O conceito de bem-estar animal foi, em seu início, estabelecido dentro de parâmetros de natureza muito ampla e de aspectos pouco científicos e, portanto, de difícil aceitação por países produtores. Países escandinavos, seguidos pela França, foram os primeiros a adotar conceitos mais pragmáticos de bem-estar e delinear as normas para criação de animais. Nos Estados Unidos, onde a produção de animais é uma atividade eminentemente econômica, não tendo foco substancial nos problemas éticos, a adoção do conceito de bem-estar está estreitamente vinculada com os requisitos demandados pelo mercado exterior. Isso também vem ocorrendo no Brasil.

Dentro da produção de aves, o setor mais criticado é, sem dúvidas, a criação de poedeiras, onde a questão da densidade de aves por gaiola é freqüentemente colocada em caráter de agressão e crueldade. Na União Européia a prática de criação de poedeiras livres inicialmente foi adotada, sem sucesso econômico, e hoje se busca uma solução intermediária, definida como “livre dentro de galpões”, que já vem sendo praticada com sucesso por produtores de vários países. Por outro lado, algumas práticas de manejo julgadas normais, são também questionadas por especialistas da área, como, por exemplo, a apara do bico que, quando inadequada ou mal feita (seja por inabilidade do tratador ou ineficiência do equipamento) pode provocar sangramento excessivo ou mesmo queimaduras no bico, constituindo uma atitude potencial de agressão às aves (Christensen,1984, Duncan, 1992, e Dunayer, 2001).

+ + + + + + +

[TAREFAS A REALIZAR]
#1 No texto sobre bem-estar animal, quais países foram os primeiros a adotar conceitos mais pragmáticos de bem-estar?
#2 Reproduza o trecho do texto sobre bem-estar animal que vai de "O conceito de bem-estar animal" até "ocorrendo no Brasil.", inclusive.
#3 Dê prosseguimento ao texto sobre bem-estar animal a partir do ponto em que ele termina.
O material abaixo não tem relação com o texto sobre bem-estar animal.

+ + + + + + +

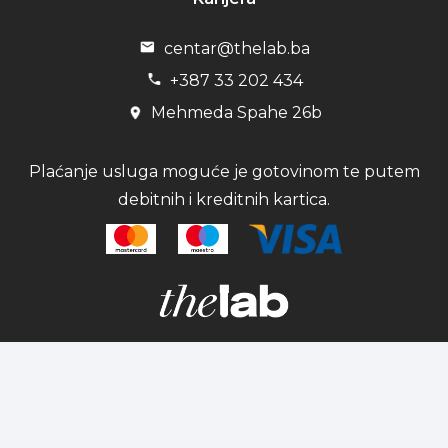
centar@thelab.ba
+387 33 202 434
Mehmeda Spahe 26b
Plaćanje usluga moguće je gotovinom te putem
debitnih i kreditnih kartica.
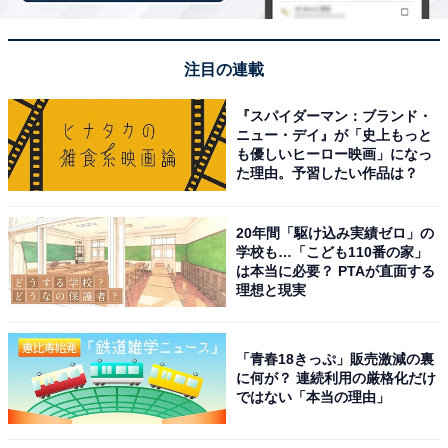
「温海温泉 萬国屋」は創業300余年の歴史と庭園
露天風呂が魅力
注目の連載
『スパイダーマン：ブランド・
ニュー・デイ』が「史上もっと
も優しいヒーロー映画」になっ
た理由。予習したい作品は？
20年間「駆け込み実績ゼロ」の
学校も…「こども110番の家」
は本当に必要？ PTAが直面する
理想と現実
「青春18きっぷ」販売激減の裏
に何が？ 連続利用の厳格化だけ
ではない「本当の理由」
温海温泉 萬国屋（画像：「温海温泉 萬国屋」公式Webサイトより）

+ + + + + + +

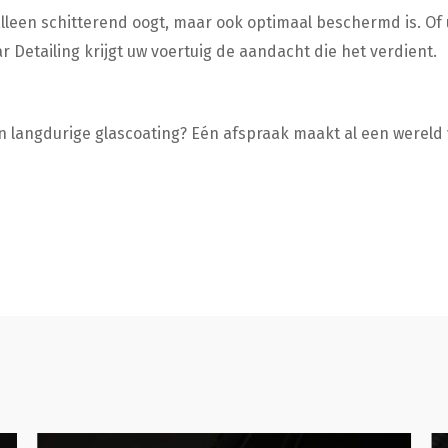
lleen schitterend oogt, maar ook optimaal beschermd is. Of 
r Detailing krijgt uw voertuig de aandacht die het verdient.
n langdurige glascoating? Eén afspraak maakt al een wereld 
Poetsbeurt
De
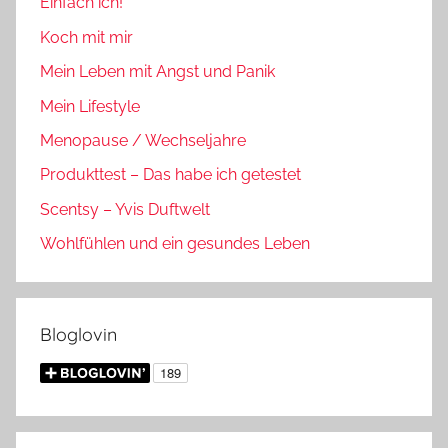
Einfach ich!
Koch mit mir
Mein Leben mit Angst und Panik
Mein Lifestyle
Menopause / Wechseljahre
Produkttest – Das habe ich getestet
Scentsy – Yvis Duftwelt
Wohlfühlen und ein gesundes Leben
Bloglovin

+ + + + + + +

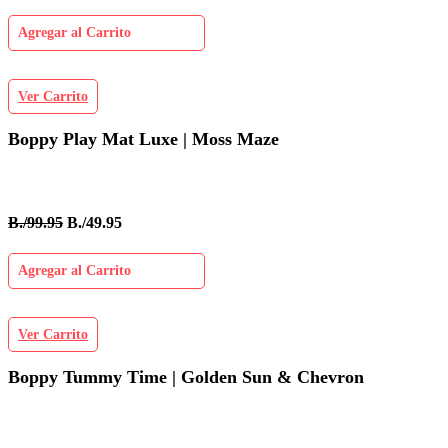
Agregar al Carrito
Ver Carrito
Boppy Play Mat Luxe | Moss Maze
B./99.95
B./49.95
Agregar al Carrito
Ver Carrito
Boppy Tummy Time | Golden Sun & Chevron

+ + + + + + +

[RESPOSTAS EM ORDEM]
#1 Os países escandinavos, seguidos pela França.

#2
O conceito de bem-estar animal foi, em seu início, estabelecido dentro de parâmetros de natureza muito ampla e de aspectos pouco científicos e, portanto, de difícil aceitação por países produtores. Países escandinavos, seguidos pela França, foram os primeiros a adotar conceitos mais pragmáticos de bem-estar e delinear as normas para criação de animais. Nos Estados Unidos, onde a produção de animais é uma atividade eminentemente econômica, não tendo foco substancial nos problemas éticos, a adoção do conceito de bem-estar está estreitamente vinculada com os requisitos demandados pelo mercado exterior. Isso também vem ocorrendo no Brasil.

#3
O fato é que o conceito de que o animal está “sentindo alguma coisa”, não se traduz necessariamente em uma experiência similar em humanos, onde estaria implícito o sentimento de frustração, medo, ou mesmo de dor. A apara do bico em frangos de corte, por exemplo, é comprovadamente uma atitude de manejo que reduz o canibalismo e minimiza o estresse social, enquanto reduz a mortalidade em fase de criação de poedeiras. Já se conseguiu provar cientificamente que, no tocante à nutrição, não há prejuízo para aves debicadas.

Para a definição do bem-estar animal é sugerido um perfil de cinco liberdades que devem ser atendidas: liberdade psicológica (de não sentir medo, ansiedade ou estresse), liberdade comportamental (de expressar seu comportamento normal), liberdade fisiológica (de não sentir fome ou sede), liberdade sanitária (de não estar exposto a doenças, injúrias ou dor), liberdade ambiental (de viver em ambientes adequado, com conforto).

A literatura internacional, na área de Medicina Veterinária e Zootecnia, está repleta de referências sobre o tema e sobre definições já aceitas, principalmente com o propósito de esclarecimento informativo. Uma definição bastante utilizada é a de Broom (1991), que descreve o bem-estar como a habilidade do animal de interagir e viver bem em seu ambiente. Assim como esta definição está correta, existem outras semelhantes que também são pouco úteis na questão de dar subsídio a decisões práticas, ou de como se devem utilizar os animais como parte de um processo econômico.

A definição não é clara e implica em que o animal deva estar normalmente em duas situações antagônicas: ou está em bem-estar ou não, ou seja, o animal ou vive bem no ambiente do alojamento, ou simplesmente não está bem, quando se sabe que há certamente diferentes graus de adaptação aos extremos pleiteados.

Bem-estar: conceitos e mitos

A conceituação de bem-estar envolve as questões físicas e mentais e a maioria das preocupações estão centradas em como o animal “se sente”, quando exposto a um determinado tipo de confinamento ou manejo, ou ainda a determinadas práticas (por exemplo, corte de dentes ou apara de bico). Normalmente encontram-se os conceitos de bem-estar divididos em três aspectos: o legal, o público e o técnico.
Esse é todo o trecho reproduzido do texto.